Tra tutti i borghi umbri in cui dimorano botti di vino buono, uno svetta in particolare. Dalla cima della sua montagnola domina le colline circostanti, come fosse il re dinnanzi alla sua corte.
Una corte di vigneti, di tralci verde brillante che tirano righe dritte sul terreno generoso, si estende attorno. È la terra del vino umbro per eccellenza: la terra del Sagrantino. Ed è uno il paese che possiede il vanto di esserne l’origine indiscussa… Montefalco.
Nel suo nome, c’è già qualcosa di regale, un che di imperiale, che eleva questo borgo un gradino sopra i suoi vicini. Si dice che derivi dal fatto che qui, un tempo, i falchi erano di casa; oggi se ne vedono pochi, ma nessuno ne sente poi troppo la mancanza. Malgrado si trovi a due passi da Spello e Assisi, regge perfettamente il confronto. Anche se per motivi diversi. Non sono i fiori, né l’essere la meta francescana per eccellenza, i suoi piatti forti. Ciò che si associa a Montefalco è il Sagrantino prima di tutto, e il Benozzo Gozzoli subito dopo. O meglio, lo si dovrebbe associare… spesso, però, ci si annega nel nettare purpureo, dimenticando tra i sue effluvi alcolici il tesoro d’arte custodito nella città. È l’occasione buona per gustare entrambe le prelibatezze montefalchesi, l’una accanto all’altra.

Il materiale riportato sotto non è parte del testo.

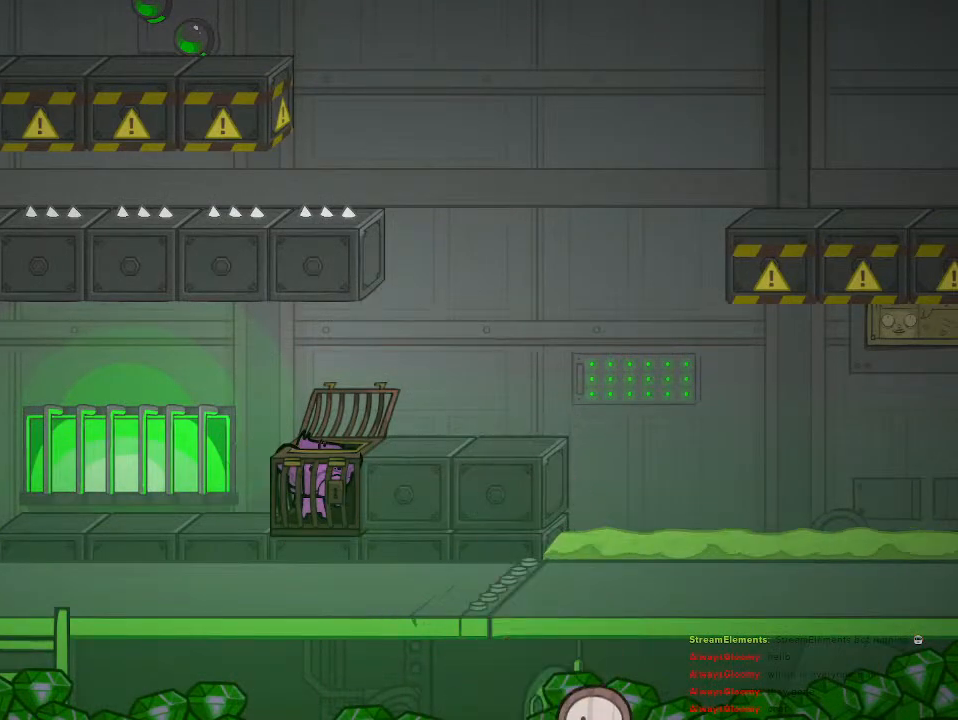
{"buttons": [], "left_stick": "left", "right_stick": "center", "events": []}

La Strada del Vino (nome evocativo) conduce fino al borgo, accompagnando il visitatore attraverso le varie località note per le loro produzioni vinicole. Torgiano, Bevagna… ogni grumolo di case sarebbe buono per farci una tappa con assaggio annesso. Ma, fidatevi, vale la pena tirare dritto, e arrivare fino in fondo. Il primo motivo è il paesaggio: quelle distese regolari di viti, che si alternano in un’antitetica irregolarità di macchie boscose e campi coltivati. Le pannocchie fanno da vicine di casa all’uva; i vigneti introducono una pennellata d’argento nel verde smeraldino dei tralci. Sembra di vedere il Chianti invidioso che scruta da lontano queste belle colline umbre…

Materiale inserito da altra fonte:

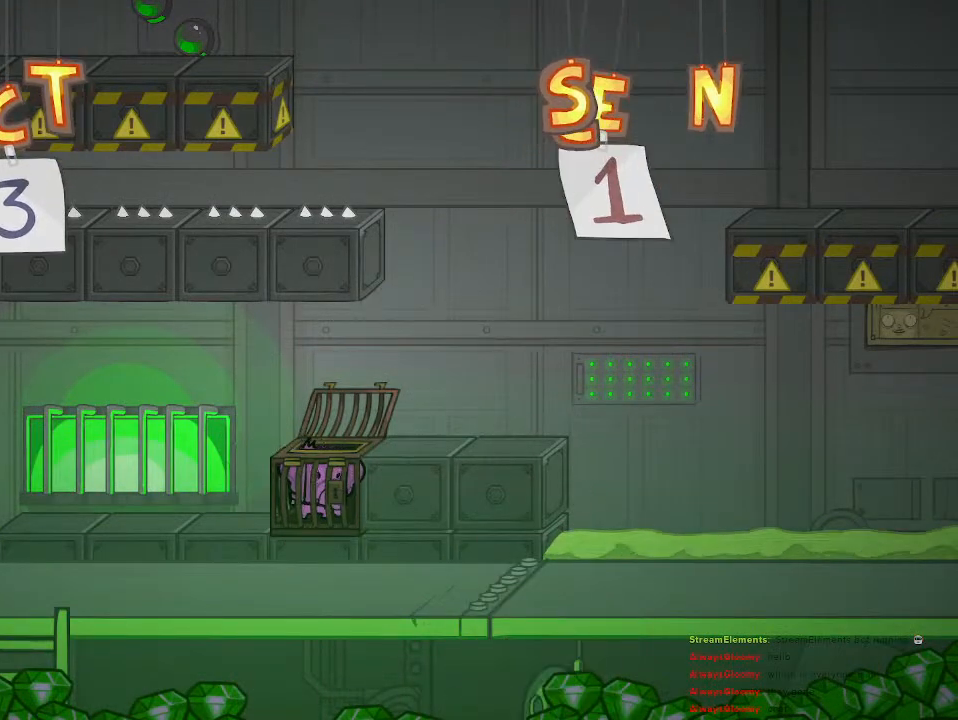
{"buttons": [], "left_stick": "left", "right_stick": "center", "events": []}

Quando, poi, si è soddisfatti della scorpacciata di colori e di grappoli purpurei quasi maturi (supponendo che stiate gironzolando durante le vacanze agostane), è il momento di procedere verso la cima. Un’ultima occhiata alle distese di Sagrantino, e le mura di Montefalco vi abbracciano, accogliendovi con il loro profumo antico.

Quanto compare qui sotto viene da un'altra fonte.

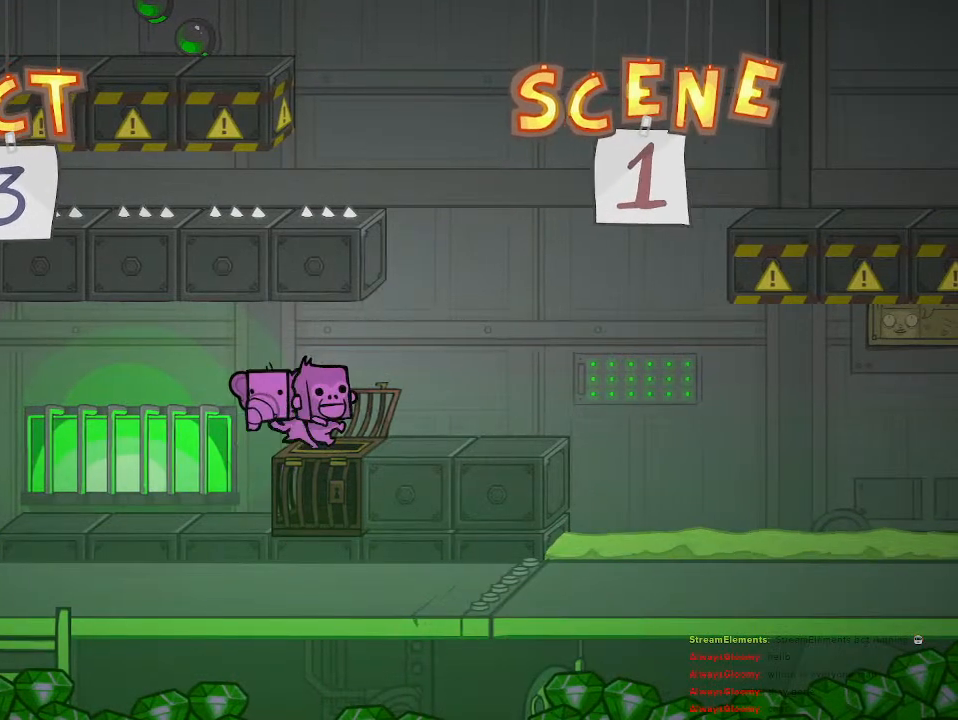
{"buttons": [], "left_stick": "up-left", "right_stick": "center", "events": [[483, "left_stick", "up-left"]]}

C’è aria di Medioevo, di un Medioevo collocabile intorno al XII secolo. Le taverne di ieri sono le enoteche di oggi; i bevitori pressoché gli stessi. Davanti a un bicchiere di vino intenso, l’uomo si risveglia per quello che è, senza farsi troppi problemi di galateo più o meno contemporaneo.
Si sale dalla via turistica principale, in cui gli osti accolgono con il sorriso più smagliante i tanti turisti stranieri, inebriati ancor prima di sedersi al tavolo. Basta qualche bell’aggettivo, e il Sagrantino diventa ambrosia da accompagnare a qualsiasi pietanza: dai tartufi alla torta al testo. L’allegria non manca… e come potrebbe? Il buon cibo, e il vino ancor più buono, mettono solide basi a pranzi, cene, aperitivi (e colazioni) gioviali e spensierate.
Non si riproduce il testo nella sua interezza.